Intensity-based targets have the advantage of being easy to understand, measure and compare across different types of assets. But focusing on those targets put the emphasis on a single, portfolio-wide number that could fluctuate as Teachers buys and sells assets.

Teachers felt that focusing on private assets, where the plan has significant ownership stakes in businesses that give it influence and a chance to work directly with senior management to make improvements, would be a better approach.

“Rather than change the composition of a portfolio to meet certain targets ... we are really trying to focus now on areas where we have good line of sight and control to make a difference,” Mr. Taylor said.

In its 2025 Canadian Pension Climate Report Card, Shift Action for Pension Wealth and Planet Health gave Teachers a mark of B-. The environmental advocacy group said the retirement fund had drifted from its previous leadership position as some of its peers outlined more ambitious strategies. It also said that Teachers had not made a public commitment to exclude fossil fuels.

Teachers said its new climate framework has been reviewed and endorsed by the Climate Bonds initiative, a London-based non-governmental organization that sets and certifies standards for green and sustainable debt.

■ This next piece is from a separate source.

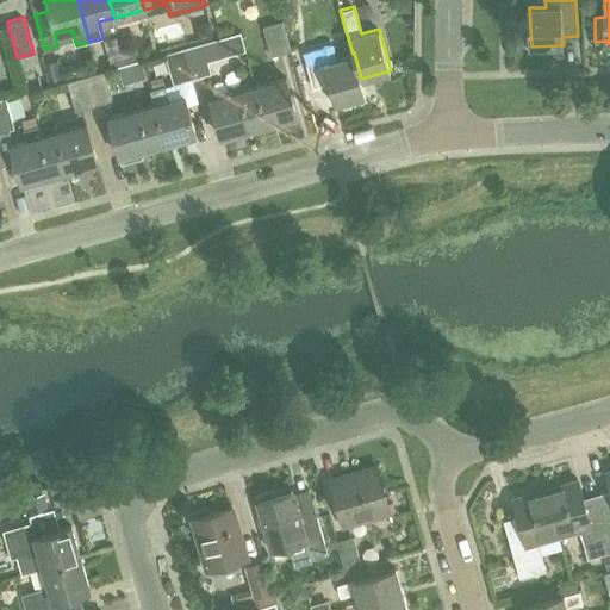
[(272,56),(292,50),(284,20),(263,26),(272,56)]
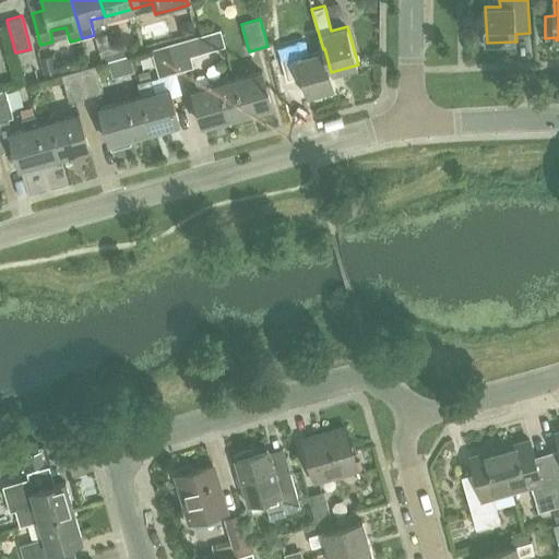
[(178,71),(194,67),(191,56),(203,52),(198,35),(169,44),(178,71)]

The sustainable investing staff at the fund works closely with the teams that do deals and work to improve companies in the portfolio, said Anna Murray, global head of sustainable investing. One example is Jasper Farms, a major Australian producer of avocados that Teachers acquired in 2017.

“We worked with their teams on determining what type of heat stress would impact yields,” Ms. Murray said. “As a result, they implemented decades worth of adaptation planning.”

The revamped strategy is also designed to target investments that earn strong returns for pensioners, while still pursuing decarbonization. So far, Mr. Taylor said, the plan’s gains on climate-aligned assets have been “consistent” with its expectations across the portfolio.

“Every investment we make and everything that will fall into this criteria is done with a very clear lens of: We’re here to make money for our members,” he said.